**Supplied passage**
::::::::

Tag Archives: azure data factory

How to move data to ADLA table using ADF

In Universal Store Team, the Universal Payout Platform – Earnings Calculations project, we need to move data from on-prem SQL Server, as well as SQL Server within an Azure vnet and SQL Azure, to the Cloud. As our storage in the cloud we chose Azure Data Lake storage (ADLS) and as data movement vehicle we chose Azure Data Factory (ADF). Then we use Azure Data Lake analytics (ADLA) as our Big Data processing platform.

Here’s few simple steps how we’ve managed to copy data from SQL to ADLS and invoke U-SQL script to insert this data into ADLA table.

Prerequisites:

  • You have Azure subscription
  • You have ADF, ADLS and ADLA accounts setup
  • ADF is authorized to access ADLS and ADLA
    • As of today, ADLS linked service for authorization supports both personal OAuth user token and Azure service principal
    • ADLA supports only OAuth. However the support for the latter is coming. Please vote to expedite.

Steps:

  1. Create new pipeline. It will contain 2 sequential activities:
    {
      "$schema": "http://datafactories.schema.management.azure.com/schemas/2015-09-01/Microsoft.DataFactory.Pipeline.json",
      "name": "Pipeline-CopyDataFromSqlToAzureDataLakeStore",
      "properties": {
        "start": "{start}",
        "end": "{end}",
        "activities": [
        ]
      }
    }
    
  2. Add an activity to move the data. It will execute T-SQL stored procedure dbo.GetData() accepting 2 parameters of type DateTime2(0) which represent slice start and end:
    {
      "name": "CopyData",
      "type": "Copy",
      "inputs": [
        {
          "name": "Dataset-Source-Sql_data"

::::::::

**Entries provided**

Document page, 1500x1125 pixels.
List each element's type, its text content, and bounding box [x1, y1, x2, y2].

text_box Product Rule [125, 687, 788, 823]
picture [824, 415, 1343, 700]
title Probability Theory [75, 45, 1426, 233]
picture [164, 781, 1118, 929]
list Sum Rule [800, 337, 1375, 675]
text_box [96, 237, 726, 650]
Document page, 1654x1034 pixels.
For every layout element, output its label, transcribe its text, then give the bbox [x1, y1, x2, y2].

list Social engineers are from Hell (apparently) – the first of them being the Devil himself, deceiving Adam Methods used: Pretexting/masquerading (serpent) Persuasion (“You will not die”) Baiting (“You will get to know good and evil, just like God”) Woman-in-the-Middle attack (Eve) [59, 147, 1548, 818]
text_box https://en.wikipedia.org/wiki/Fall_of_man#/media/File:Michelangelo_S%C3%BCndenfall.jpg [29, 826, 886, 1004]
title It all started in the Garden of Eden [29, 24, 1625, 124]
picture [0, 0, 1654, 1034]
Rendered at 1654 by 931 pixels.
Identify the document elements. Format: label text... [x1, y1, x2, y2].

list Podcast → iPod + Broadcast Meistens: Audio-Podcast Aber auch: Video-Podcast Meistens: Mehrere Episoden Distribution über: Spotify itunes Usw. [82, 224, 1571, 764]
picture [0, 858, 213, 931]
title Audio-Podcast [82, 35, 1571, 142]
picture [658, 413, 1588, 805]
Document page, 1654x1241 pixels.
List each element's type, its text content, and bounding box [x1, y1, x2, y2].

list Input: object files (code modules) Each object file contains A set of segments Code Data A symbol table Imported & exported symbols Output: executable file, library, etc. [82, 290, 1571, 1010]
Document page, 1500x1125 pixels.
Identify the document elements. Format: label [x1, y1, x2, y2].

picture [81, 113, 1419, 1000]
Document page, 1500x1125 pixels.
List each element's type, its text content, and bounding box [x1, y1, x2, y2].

::::::::

**Required tasks**
• 1. In the post on moving data to an ADLA table with ADF, what does the activity added in step 2 do, and what do the two parameters of dbo.GetData() stand for? Answer in one to three sentences.
• 2. Pick up the post on moving data to an ADLA table with ADF where it stops, and write what comes next.

**Exercise answers**
• 1. The step 2 activity moves the data by executing the T-SQL stored procedure dbo.GetData(). The procedure takes two parameters of type DateTime2(0), which represent the slice start and end.

• 2.
        }
      ],
      "outputs": [
        {
          "name": "Dataset-Destination-AzureDataLakeStore_data"
        }
      ],
      "typeProperties": {
        "source": {
          "type": "SqlSource",
          "sqlReaderQuery": "$$Text.Format('exec dbo.GetData \\'{0:yyyy-MM-dd HH:00:00}\\', \\'{1:yyyy-MM-dd HH:00:00}\\'', SliceStart, SliceEnd)"
        },
        "sink": {
          "type": "AzureDataLakeStoreSink",
          "writeBatchSize": 0,
          "writeBatchTimeout": "00:00:00"
        }
      },
      "policy": {
        "concurrency": 3,
        "executionPriorityOrder": "OldestFirst",
        "retry": 3,
        "timeout": "01:00:00"
      },
      "scheduler": {
        "frequency": "Hour",
        "interval": 1
      }
    }
    
  3. It needs the corresponding dataset which represents the actual activity/pipeline output:
    {
      "$schema": "http://datafactories.schema.management.azure.com/schemas/2015-09-01/Microsoft.DataFactory.Table.json",
      "name": "Dataset-Destination-AzureDataLakeStore_data",
      "properties": {
        "type": "AzureDataLakeStore",
        "linkedServiceName": "LinkedService-Destination-AzureDataLakeStore",
        "typeProperties": {
          "folderPath": "data",
          "fileName": "{Slice}.json",
          "partitionedBy": [
            {
              "name": "Slice",
              "value": {
                "type": "DateTime",
                "date": "SliceStart",
                "format": "yyyy-MM-dd_HH-mm"
              }
            }
          ],
          "format": {
            "type": "JsonFormat",
            "filePattern": "arrayOfObjects",
            "encodingName": "UTF-8"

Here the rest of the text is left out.